▶ [Your objective]: Starting at the beginning of the rows and ending at the line containing "4: (243, 169)", rewrite those lines with "top-left" changed to "upper-left" and everything else unchanged, leaving the pictures out of your answer.

▶ [Dataset records]:
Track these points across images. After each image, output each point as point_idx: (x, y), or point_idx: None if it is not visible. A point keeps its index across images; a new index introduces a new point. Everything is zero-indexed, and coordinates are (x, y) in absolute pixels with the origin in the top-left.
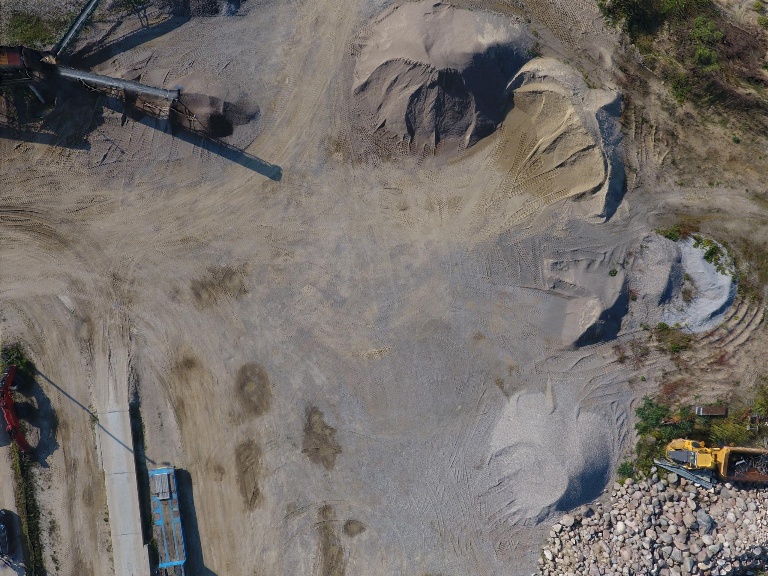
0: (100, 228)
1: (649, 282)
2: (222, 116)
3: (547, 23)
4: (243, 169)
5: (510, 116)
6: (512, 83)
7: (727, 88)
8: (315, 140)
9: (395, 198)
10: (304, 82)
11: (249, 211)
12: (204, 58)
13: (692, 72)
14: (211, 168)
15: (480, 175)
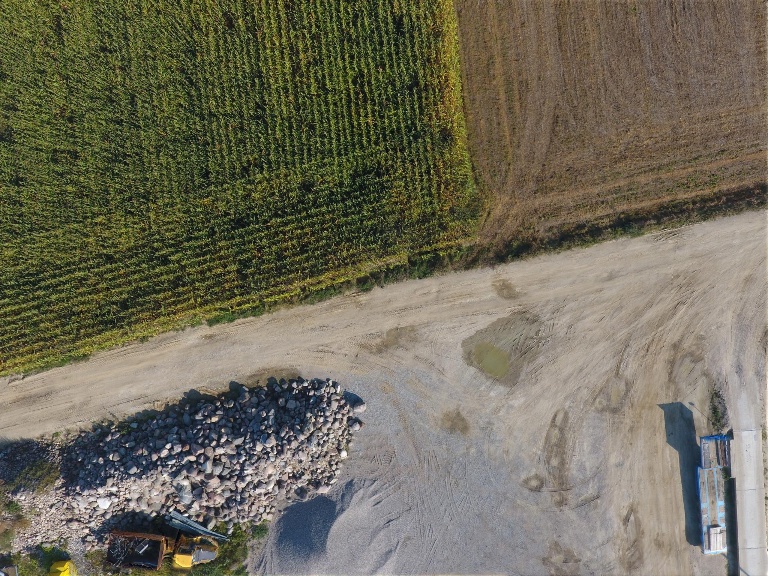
0: None
1: None
2: None
3: None
4: None
5: None
6: None
7: None
8: None
9: None
10: None
11: None
12: None
13: None
14: None
15: None
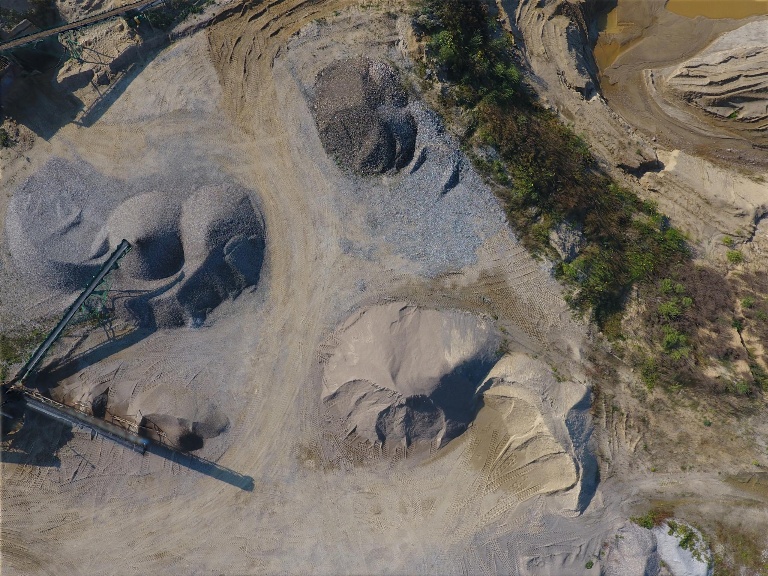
0: (73, 547)
1: (625, 574)
2: (192, 433)
3: (514, 318)
4: (215, 481)
5: (481, 415)
6: (481, 387)
7: (696, 378)
8: (286, 449)
9: (369, 502)
10: (273, 392)
11: (223, 523)
12: (172, 370)
13: (661, 359)
14: (183, 482)
15: (453, 475)
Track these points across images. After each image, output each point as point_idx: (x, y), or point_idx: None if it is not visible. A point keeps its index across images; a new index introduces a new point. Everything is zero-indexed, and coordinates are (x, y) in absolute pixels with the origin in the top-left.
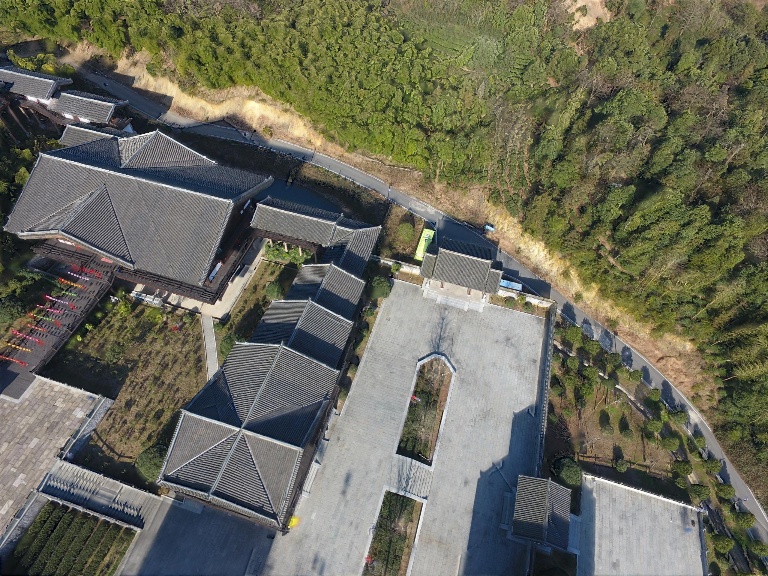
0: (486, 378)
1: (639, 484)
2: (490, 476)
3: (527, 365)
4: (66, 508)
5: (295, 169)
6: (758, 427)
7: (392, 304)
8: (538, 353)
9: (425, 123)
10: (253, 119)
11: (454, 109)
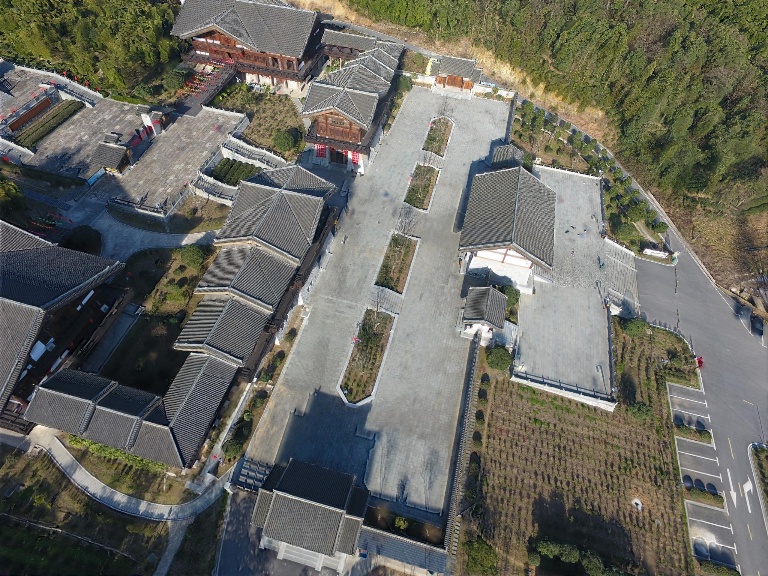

▶ [Full response]:
Track these points across images. After each image, output each point as point_idx: (x, y), or point_idx: None if it is not visible. A point keeps its index across images; a new index introduces a new point. Everything is zero-indexed, and coordinates are (x, y) in absolute pixels with the origin in the upper-left.
0: (100, 228)
1: (649, 282)
2: (222, 116)
3: (547, 23)
4: (243, 169)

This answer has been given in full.